Active Spaces are populated by many entities, including people, software components, and hardware devices.  Some of these entities are permanent and available for use as long as the system is running, while others may be transient and mobile.  Monitoring of all entities is required to recognize their current state, when they are active, and if they are present in a physical space.

Software components are monitored through a heartbeat mechanism and are processed by the Presence Service.  When the heartbeats of an entity are received, its arrival is announced through the use of event channels.  Three event channels are defined for software and hardware components; Application Presence, Device Presence, and Application Presence channels.  When an entity's heartbeats are not received for some time, it is assumed to have stopped and its departure is announced.  These Enter and Leave announcements are placed on the appropriate channel, which other components of the system can receive to detect the presence of various entities in the system.

People are monitored through the use of sensors. Different sensors are able to collect different kinds of information about the people.  All of them put the data in a standard format and send it as events on the Person Presence channel. The Person Tracker listens to this channel and receives the events. It then processes the events, which includes keeping track of the current location of different persons, trying to refine the location information by combining various reports, and trying to infer the identity of persons. It then posts its findings on the Person Discovery channel.

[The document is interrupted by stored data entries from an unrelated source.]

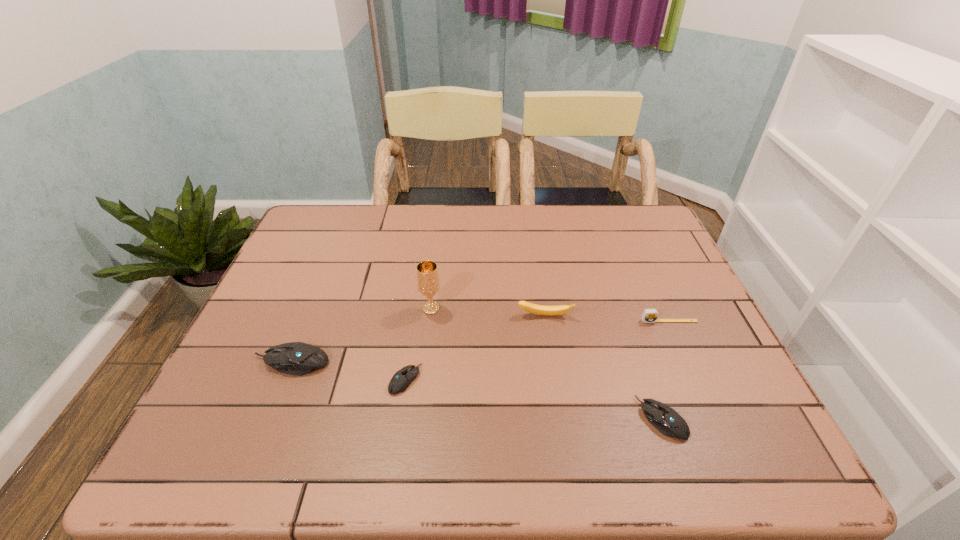
This screenshot has width=960, height=540. I want to click on vacant space at the far edge of the desktop, so click(x=510, y=244).

Where is `free location at the near edge of the desktop`? free location at the near edge of the desktop is located at coordinates (680, 413).

Find the location of a particular element. The height and width of the screenshot is (540, 960). vacant region at the left edge of the desktop is located at coordinates (312, 322).

Image resolution: width=960 pixels, height=540 pixels. In the image, there is a desktop. Find the location of `blank space at the right edge`. blank space at the right edge is located at coordinates [x=666, y=351].

This screenshot has width=960, height=540. In order to click on vacant space at the far left corner in this screenshot , I will do (346, 230).

Locate an element on the screen. The image size is (960, 540). vacant area at the near left corner of the desktop is located at coordinates 264,415.

In the image, there is a desktop. What are the coordinates of `vacant region at the near right corner` in the screenshot? It's located at (701, 386).

You are a GUI agent. You are given a task and a screenshot of the screen. Output one action in this format:
    pyautogui.click(x=<x>, y=<y>)
    Task: Click on the free point between the tape measure and the nearest computer mouse
    This screenshot has height=540, width=960.
    Given the screenshot: What is the action you would take?
    pyautogui.click(x=665, y=370)

Identify the location of empty space between the second tallest object and the tallest computer mouse. The width and height of the screenshot is (960, 540). (418, 339).

Locate an element on the screen. This screenshot has height=540, width=960. vacant point located between the banana and the shortest computer mouse is located at coordinates (475, 348).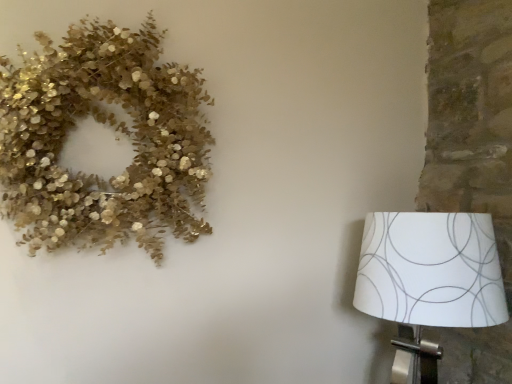
Question: Is point (14, 110) closer or farther from the camera than point (496, 281)?

Choices:
 (A) farther
 (B) closer

Answer: (B)

Question: Is gold glittery wreath at upper left spatially inside white paper lampshade at right, or outside of it?

Choices:
 (A) inside
 (B) outside

Answer: (B)

Question: In the image, is gold glittery wreath at upper left on the left side or the right side of white paper lampshade at right?

Choices:
 (A) left
 (B) right

Answer: (A)

Question: Is white paper lampshade at right taller or shorter than gold glittery wreath at upper left?

Choices:
 (A) short
 (B) tall

Answer: (A)

Question: Considering the relative positions of white paper lampshade at right and gold glittery wreath at upper left in the image provided, is white paper lampshade at right to the left or to the right of gold glittery wreath at upper left?

Choices:
 (A) left
 (B) right

Answer: (B)

Question: Is white paper lampshade at right bigger or smaller than gold glittery wreath at upper left?

Choices:
 (A) small
 (B) big

Answer: (B)

Question: Is white paper lampshade at right in front of or behind gold glittery wreath at upper left in the image?

Choices:
 (A) front
 (B) behind

Answer: (B)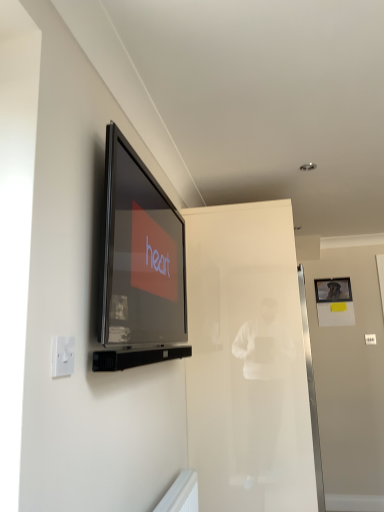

The position of people in an Active Space can be monitored at different granularities - at the level of a room or position within a room. Various sensing devices are able to monitor people and can report their observations to the system.  Different devices differ in their capabilities of recognizing people, the precision of locating them, and the format in which they can give their observations.  Active Spaces should be flexible systems into which new devices can be added and therefore a framework is needed that allows easy integration of new kinds of sensing devices. This requires a location model that can be used by most sensors and a report format capable of handling various types of sensors.  The observations from different sensors can be combined to get more location information than is possible from a single sensor. This combination of information can refine the position of a person, by aggregating reports of different sensors to get a more precise location. If one sensor is capable of tracking a person's location and another is capable of recognizing who the person is, information from these two sensors can be combined to track the position of known people.